For fifty-two auditors who drove from across the state of Utah to be in that room, the message was the same: the manual work piling up on your desk has a solution. And two UVU students just showed you how to build it.
GenAI Guidelines for Auditors
The following guidelines were presented by the Mohamed Maiga and Ivan Diaz of the Kahlert Applied AI Institute to help optimize interactions with generative AI and integrate automated agents into manual audit workflows:
- Save and Manage Agents: Save scripts externally for reuse and enhancement.
- Prioritize Input Quality: Output quality depends directly on instruction quality.
- Set Strict Boundaries: Tell the AI not to respond if it cannot meet requirements.
- Request Verification: Always ask for sources, page numbers, and levels of certainty.
- Use Natural Language: Speak to the AI like a human to improve comprehension.
- Define Purpose: Clearly state the "why" and provide relevant context.
- Embrace Iteration: Expect to fine-tune and go through several versions.

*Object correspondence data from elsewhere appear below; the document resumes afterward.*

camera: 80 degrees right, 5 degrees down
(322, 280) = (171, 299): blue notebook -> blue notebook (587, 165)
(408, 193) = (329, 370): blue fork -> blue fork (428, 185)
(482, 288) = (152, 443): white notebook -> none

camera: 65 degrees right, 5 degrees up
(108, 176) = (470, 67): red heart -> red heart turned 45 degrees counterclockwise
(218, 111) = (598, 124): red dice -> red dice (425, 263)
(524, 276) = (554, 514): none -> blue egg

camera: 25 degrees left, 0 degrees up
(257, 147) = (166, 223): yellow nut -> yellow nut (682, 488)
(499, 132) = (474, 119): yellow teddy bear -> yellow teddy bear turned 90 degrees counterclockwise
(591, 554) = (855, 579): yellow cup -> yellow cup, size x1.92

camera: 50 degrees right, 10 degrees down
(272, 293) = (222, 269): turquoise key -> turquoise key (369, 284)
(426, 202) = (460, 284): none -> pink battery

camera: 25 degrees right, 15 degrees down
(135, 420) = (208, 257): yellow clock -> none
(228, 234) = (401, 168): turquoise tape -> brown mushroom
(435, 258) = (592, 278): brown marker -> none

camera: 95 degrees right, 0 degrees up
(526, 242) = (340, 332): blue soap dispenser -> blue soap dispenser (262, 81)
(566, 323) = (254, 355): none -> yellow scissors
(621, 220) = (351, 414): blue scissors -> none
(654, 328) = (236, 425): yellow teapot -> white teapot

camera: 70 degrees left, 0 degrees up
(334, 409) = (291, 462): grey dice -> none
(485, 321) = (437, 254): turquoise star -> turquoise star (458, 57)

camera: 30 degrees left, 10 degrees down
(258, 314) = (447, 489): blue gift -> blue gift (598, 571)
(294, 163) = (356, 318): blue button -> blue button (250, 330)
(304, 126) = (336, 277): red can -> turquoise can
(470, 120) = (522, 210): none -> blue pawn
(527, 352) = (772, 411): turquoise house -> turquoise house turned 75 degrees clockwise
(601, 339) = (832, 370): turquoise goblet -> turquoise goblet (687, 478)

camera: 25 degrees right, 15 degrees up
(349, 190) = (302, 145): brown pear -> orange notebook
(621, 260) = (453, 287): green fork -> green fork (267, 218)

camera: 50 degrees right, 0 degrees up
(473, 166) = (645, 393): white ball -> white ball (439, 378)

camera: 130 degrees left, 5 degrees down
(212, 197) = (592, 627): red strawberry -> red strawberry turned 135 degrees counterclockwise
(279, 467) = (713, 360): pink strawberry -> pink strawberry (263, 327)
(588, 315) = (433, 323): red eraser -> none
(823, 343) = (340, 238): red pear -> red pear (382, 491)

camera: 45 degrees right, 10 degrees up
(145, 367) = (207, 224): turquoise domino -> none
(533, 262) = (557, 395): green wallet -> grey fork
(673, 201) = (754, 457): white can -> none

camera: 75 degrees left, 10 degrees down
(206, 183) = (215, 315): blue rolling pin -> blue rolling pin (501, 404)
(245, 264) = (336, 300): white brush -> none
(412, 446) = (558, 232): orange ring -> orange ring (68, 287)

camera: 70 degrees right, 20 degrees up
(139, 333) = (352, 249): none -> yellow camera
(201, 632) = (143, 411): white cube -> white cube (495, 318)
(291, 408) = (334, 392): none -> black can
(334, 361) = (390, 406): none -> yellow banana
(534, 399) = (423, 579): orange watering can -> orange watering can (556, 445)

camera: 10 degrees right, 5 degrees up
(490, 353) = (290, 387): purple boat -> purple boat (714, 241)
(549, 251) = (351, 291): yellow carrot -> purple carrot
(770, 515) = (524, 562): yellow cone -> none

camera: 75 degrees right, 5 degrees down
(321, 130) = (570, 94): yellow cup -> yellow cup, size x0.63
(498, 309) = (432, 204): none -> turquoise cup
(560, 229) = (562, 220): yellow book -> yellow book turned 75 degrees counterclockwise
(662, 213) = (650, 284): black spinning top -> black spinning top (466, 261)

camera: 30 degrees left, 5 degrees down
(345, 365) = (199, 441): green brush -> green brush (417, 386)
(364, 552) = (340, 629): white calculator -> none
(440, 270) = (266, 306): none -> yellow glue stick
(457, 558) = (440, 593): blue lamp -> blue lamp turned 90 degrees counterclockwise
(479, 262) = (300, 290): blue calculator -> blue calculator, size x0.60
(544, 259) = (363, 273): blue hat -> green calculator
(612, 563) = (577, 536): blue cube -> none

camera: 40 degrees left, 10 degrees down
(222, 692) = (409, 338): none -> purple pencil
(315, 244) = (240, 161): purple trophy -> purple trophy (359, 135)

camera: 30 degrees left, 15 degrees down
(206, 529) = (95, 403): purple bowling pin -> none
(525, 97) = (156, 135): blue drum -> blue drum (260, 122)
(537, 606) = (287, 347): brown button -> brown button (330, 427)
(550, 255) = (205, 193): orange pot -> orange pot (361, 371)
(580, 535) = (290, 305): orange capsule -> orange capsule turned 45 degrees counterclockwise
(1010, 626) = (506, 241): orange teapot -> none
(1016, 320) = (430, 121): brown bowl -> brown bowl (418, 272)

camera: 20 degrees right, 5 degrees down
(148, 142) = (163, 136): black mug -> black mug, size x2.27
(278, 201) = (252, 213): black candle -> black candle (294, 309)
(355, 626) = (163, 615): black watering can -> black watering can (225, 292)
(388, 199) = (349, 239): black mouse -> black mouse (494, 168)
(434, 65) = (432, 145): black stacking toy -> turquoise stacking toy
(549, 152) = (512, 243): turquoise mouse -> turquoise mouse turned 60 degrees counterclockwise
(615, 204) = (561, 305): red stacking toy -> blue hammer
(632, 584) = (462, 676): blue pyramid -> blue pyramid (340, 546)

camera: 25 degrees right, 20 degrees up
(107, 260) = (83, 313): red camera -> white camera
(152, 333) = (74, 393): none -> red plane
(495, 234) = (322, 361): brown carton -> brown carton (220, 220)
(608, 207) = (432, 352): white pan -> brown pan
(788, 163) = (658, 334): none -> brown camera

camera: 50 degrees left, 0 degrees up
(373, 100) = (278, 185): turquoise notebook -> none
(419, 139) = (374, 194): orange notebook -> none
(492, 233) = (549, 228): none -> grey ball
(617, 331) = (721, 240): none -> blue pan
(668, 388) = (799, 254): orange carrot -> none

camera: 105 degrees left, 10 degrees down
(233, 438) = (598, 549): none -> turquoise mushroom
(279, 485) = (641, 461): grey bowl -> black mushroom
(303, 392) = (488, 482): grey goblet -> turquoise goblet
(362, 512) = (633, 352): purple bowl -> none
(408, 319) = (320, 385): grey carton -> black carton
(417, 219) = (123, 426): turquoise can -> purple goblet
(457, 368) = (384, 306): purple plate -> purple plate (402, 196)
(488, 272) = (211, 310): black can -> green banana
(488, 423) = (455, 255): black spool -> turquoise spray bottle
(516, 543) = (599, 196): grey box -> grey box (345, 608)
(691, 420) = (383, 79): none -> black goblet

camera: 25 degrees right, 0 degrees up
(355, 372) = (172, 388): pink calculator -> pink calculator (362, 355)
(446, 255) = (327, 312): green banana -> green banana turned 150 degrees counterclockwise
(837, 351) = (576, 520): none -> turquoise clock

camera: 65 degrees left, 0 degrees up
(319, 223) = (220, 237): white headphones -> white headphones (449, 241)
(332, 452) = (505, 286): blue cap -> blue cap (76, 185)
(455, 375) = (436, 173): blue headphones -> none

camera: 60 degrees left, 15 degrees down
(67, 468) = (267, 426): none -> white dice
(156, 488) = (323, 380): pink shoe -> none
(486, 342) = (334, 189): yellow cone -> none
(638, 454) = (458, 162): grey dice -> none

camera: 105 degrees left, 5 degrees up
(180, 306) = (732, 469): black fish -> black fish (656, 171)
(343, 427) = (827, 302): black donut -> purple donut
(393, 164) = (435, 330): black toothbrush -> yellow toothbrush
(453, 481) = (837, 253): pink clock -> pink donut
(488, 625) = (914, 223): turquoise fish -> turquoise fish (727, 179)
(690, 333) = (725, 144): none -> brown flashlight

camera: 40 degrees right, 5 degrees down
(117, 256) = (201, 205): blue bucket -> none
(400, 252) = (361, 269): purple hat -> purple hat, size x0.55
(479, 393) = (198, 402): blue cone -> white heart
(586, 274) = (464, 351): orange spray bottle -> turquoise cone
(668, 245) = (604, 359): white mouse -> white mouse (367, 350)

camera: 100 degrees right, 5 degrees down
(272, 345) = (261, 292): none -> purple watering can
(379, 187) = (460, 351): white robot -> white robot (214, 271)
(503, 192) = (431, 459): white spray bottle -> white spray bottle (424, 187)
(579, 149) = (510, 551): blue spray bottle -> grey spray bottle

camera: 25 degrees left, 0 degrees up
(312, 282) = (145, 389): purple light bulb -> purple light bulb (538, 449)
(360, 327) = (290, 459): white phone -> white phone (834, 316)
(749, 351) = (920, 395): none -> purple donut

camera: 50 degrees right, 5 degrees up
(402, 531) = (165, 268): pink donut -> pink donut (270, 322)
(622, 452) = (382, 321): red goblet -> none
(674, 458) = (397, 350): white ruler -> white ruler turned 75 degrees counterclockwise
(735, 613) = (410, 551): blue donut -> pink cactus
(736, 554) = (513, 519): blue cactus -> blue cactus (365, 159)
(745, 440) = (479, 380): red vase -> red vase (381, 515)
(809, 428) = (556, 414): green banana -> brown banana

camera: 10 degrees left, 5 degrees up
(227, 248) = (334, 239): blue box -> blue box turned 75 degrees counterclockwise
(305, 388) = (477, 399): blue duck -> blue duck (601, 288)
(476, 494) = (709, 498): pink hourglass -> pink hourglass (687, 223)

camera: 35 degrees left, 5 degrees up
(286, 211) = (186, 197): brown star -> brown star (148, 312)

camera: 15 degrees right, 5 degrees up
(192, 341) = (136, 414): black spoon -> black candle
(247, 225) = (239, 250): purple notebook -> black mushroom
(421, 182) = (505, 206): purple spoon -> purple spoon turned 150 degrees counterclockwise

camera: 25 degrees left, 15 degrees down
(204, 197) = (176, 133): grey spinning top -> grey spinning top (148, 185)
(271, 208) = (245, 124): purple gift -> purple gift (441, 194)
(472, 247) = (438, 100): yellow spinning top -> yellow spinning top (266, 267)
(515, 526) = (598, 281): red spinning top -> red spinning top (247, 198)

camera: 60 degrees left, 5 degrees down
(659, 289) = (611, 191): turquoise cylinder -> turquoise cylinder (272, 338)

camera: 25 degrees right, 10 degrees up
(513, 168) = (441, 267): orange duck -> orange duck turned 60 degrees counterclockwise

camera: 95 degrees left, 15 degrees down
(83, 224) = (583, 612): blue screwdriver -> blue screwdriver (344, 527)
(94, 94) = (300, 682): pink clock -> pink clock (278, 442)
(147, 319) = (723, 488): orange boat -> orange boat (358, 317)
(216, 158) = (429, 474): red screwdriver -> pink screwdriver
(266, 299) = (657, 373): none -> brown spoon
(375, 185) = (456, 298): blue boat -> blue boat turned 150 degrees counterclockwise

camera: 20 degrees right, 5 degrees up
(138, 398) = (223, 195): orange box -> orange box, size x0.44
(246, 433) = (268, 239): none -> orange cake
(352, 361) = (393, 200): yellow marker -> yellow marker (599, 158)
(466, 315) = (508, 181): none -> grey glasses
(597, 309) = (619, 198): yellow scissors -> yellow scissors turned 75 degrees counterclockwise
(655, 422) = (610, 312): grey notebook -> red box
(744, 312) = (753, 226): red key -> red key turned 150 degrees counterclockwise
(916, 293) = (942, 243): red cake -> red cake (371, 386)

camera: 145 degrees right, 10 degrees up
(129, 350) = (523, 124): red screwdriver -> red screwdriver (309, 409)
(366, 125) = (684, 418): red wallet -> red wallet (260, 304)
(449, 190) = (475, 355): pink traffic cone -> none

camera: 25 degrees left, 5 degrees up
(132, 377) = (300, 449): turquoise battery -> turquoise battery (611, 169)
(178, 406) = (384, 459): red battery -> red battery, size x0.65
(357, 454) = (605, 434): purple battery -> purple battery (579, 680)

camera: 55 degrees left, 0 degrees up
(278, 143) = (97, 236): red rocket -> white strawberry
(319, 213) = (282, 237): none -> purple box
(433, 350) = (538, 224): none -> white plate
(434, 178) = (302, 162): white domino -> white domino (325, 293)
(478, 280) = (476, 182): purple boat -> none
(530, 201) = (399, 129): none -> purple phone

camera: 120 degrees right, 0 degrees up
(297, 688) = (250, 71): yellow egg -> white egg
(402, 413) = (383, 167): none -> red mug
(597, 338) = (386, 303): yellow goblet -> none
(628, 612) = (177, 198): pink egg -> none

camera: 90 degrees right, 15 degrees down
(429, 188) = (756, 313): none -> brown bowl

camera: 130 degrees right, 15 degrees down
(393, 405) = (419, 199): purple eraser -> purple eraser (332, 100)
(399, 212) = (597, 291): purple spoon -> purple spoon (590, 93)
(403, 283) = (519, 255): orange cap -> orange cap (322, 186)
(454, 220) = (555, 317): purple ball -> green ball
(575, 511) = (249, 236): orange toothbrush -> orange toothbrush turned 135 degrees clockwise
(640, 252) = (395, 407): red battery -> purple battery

- Human Oversight: Always verify outputs; AI handles errors, but humans ensure accuracy.
- Two-Way Assessment: Evaluate AI potential both before and after completing a task.

Mohamed Maiga (recent UVU graduate) and Ivan Diaz (Accounting Major) presented an AI Agent Workshop for 52 USHE Auditors, as part of an audit conference at UVU on May 5, 2026. UVU AI students will provide a follow-up demonstration using Copilot's premium version — capable of processing up to twenty files simultaneously — at upcoming UVU conference.